[start of Data records]

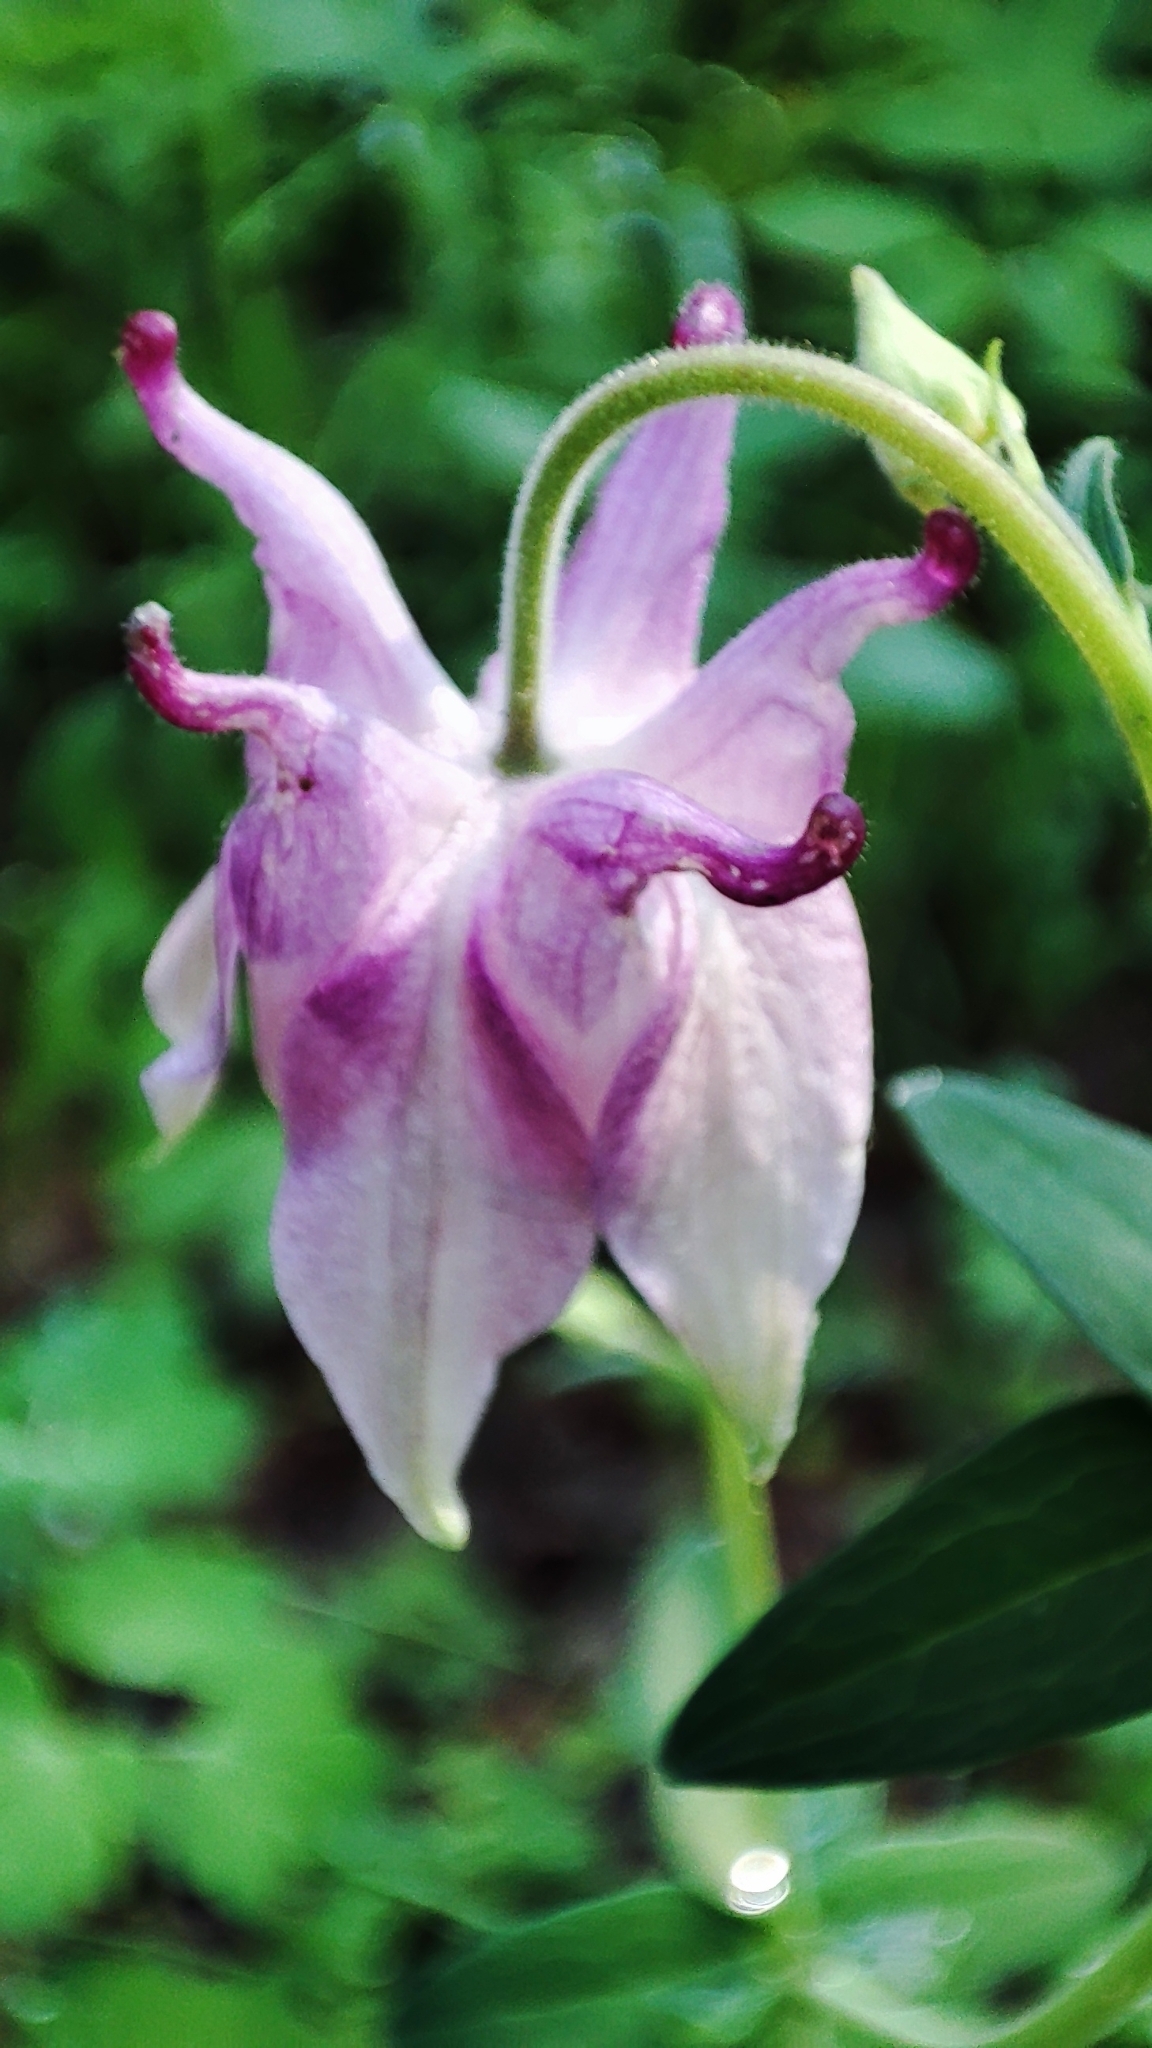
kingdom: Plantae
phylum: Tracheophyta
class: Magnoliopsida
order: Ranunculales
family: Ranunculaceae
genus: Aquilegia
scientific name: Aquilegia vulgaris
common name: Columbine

[end of Data records]
[start of Data records]

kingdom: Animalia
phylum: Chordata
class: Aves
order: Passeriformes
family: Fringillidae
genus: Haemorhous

[end of Data records]

Rewrite the material from the line with "kingdom: Plantae" to the line with "common name: Columbine", replacing "scientific name" with "binomial name" and leaving everything else unchanged. Give only those lines.

kingdom: Plantae
phylum: Tracheophyta
class: Magnoliopsida
order: Ranunculales
family: Ranunculaceae
genus: Aquilegia
binomial name: Aquilegia vulgaris
common name: Columbine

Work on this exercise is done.